Eskiyi hep eskimeyen kabul ederim. Benimki antika eser mantığı ile değil, geçmişe olan bir özlemdir.
Adına “Nostalji” ve ya başka bir şey mi dersiniz o da sizin taktiriniz. Ben; geçmişin kültürünü, değer yargılarını, geleneğini ve de yaşam biçimini hep sevmişim. Komşuluk ilişkileri, saygı ve sevginin önemi geçmişte bir başka idi. Arkadaşlık, kadirşinaslık, fedakarlık, güven birinci öncelikti.
Ya günümüzde! Karı-koca, gelin, görümce, kaynana, elti, gelin, kayın, dönür... Yine dayı, amca, hala, yeğen, torun, anne-baba, evlat... ilişkileri eskiye kıyasla çok zayıf. Aile bağlarının bu kadar zayıf olmasına çok üzülüyorum. “Kahvenin kırk yıl” değil bir saat hatırı kalmamış.

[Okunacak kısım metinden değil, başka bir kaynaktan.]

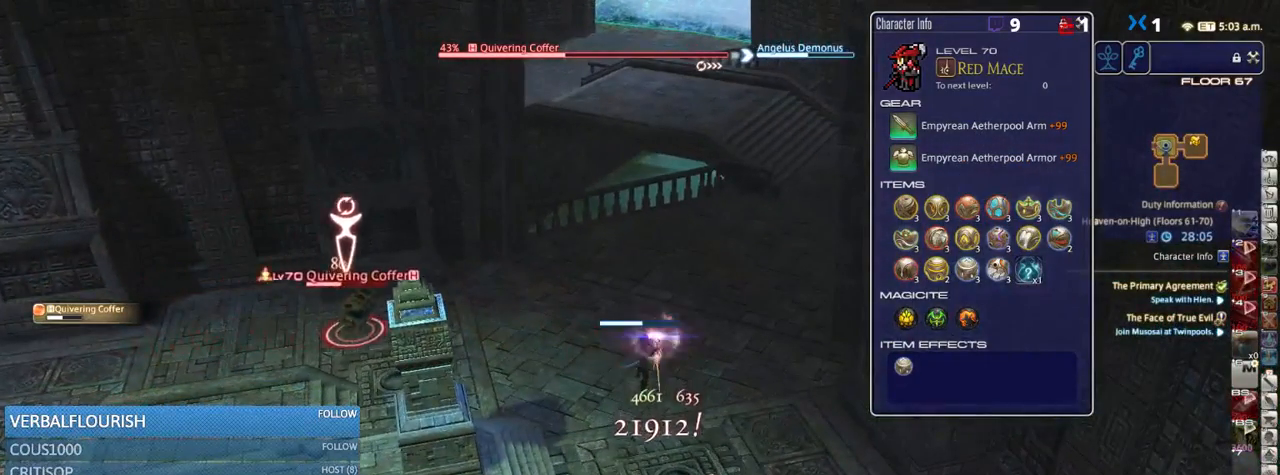
{"keys": ["p"], "events": [[500, "p", "down"]]}
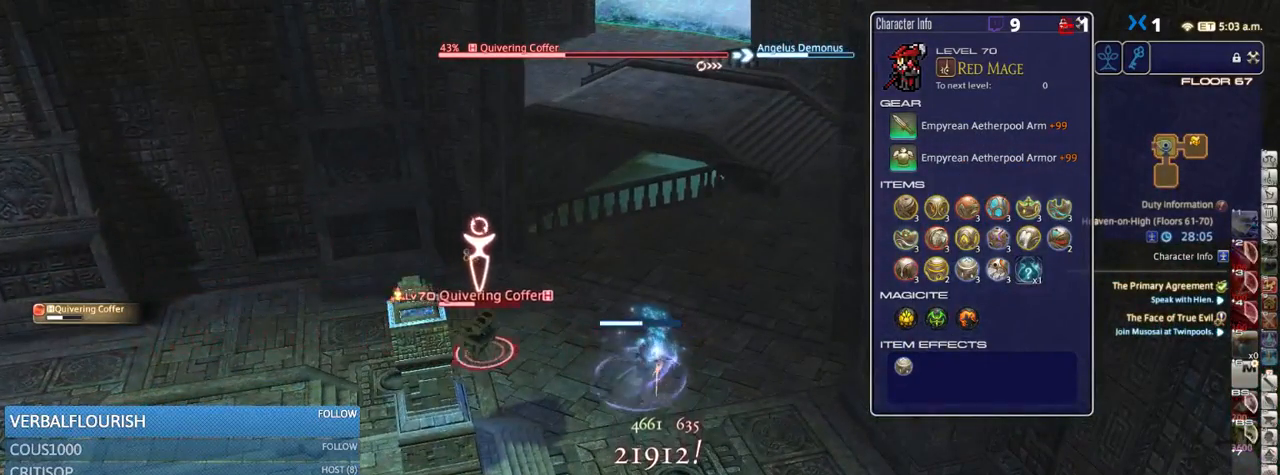
{"keys": [], "events": [[116, "p", "up"], [250, "p", "down"], [316, "p", "up"]]}
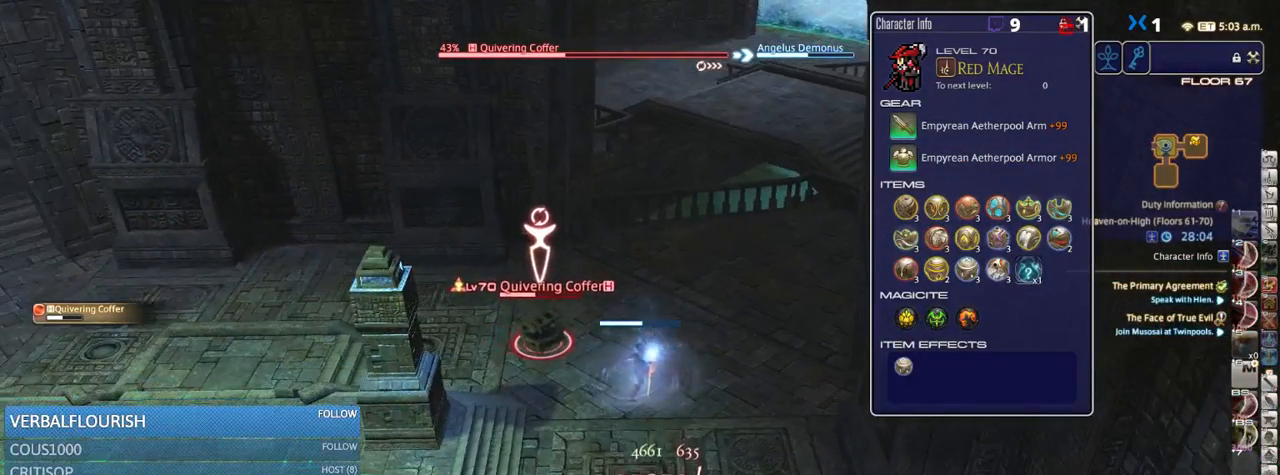
{"keys": ["rbracket", "s"], "events": [[83, "p", "down"], [216, "p", "up"], [300, "s", "down"], [500, "rbracket", "down"]]}
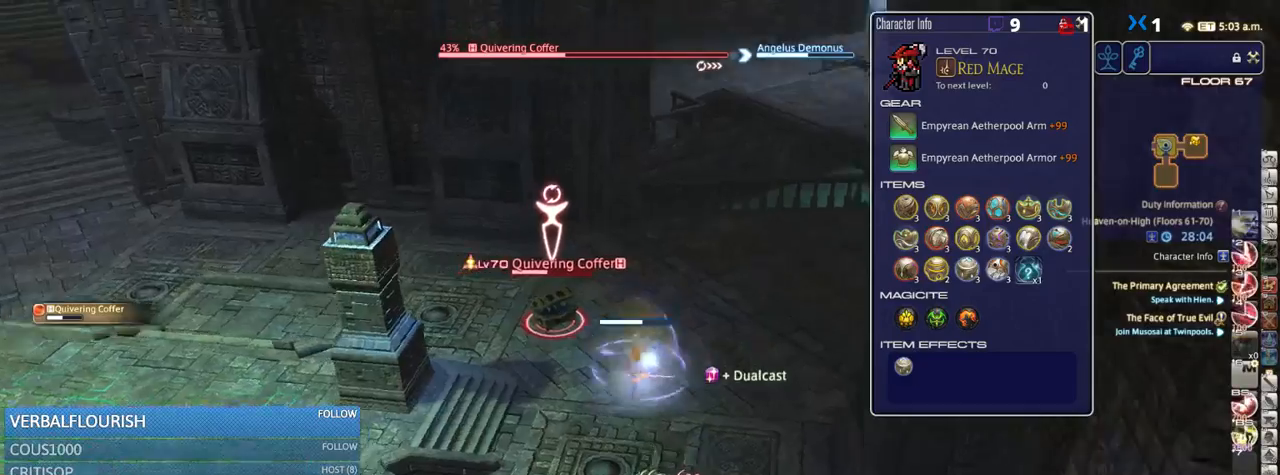
{"keys": ["alt_r", "d", "s"], "events": [[50, "rbracket", "up"], [183, "alt_r", "down"], [483, "d", "down"]]}
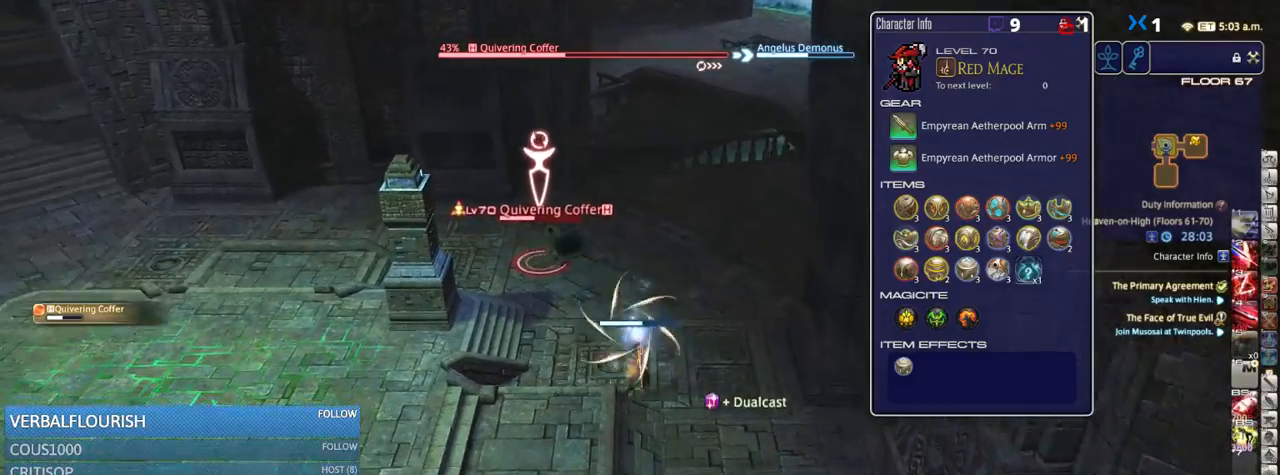
{"keys": ["s"], "events": [[266, "2", "down"], [266, "d", "up"], [383, "2", "up"], [500, "alt_r", "up"]]}
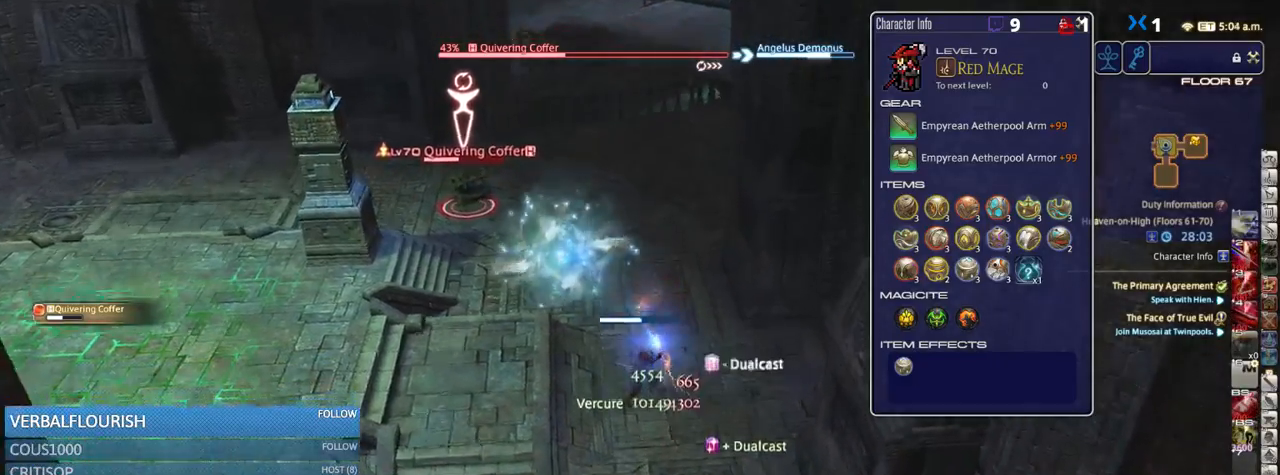
{"keys": ["rbracket", "s"], "events": [[50, "rbracket", "down"], [316, "rbracket", "up"], [350, "rbracket", "down"]]}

Yaşım altmışı geçeli bir kaç yıl olmuş. Çok güzel günler gördük. O günleri özler oldum. Hele kız isteme. Günümüzde adına “görücü usulü” derler. Önce anne beğenirdi ve oğluna tavsiye ederdi. O da uygun görse kız tarafına usulüne uygun biçimde teklif edilirdi. Kız tarafı “Naz” eder ve kızın babası “sultan” kabul edilirdi. Uygun görülürse eve “buyur” edilir ve kız istemenin ilk adımı atılırdı. İşler öyle kolay olmazdı.
Önce abisinin hediyesi ve diğer konular karara bağlanır yani herşey şeffaf idi. Evlilik sürecini gençler değil ebeveynler hal ederdi. Damat tarafı yükünü ve masrafını bilir zorlandığı kısımları dostları devreye sokar çözmeye çalışırdı. Gelin ve damada bu süreçte düğünün telaşı değil mutluluğun heyecanı kalırdı. Hele gelinin damadın babasının evine gelmesi kaynana ve kayınbaba elini öpmesi “hoş geldin” hediyesi, bir süreliğine burada kalması, elti, kayın, görümce fasli ve geçen günler.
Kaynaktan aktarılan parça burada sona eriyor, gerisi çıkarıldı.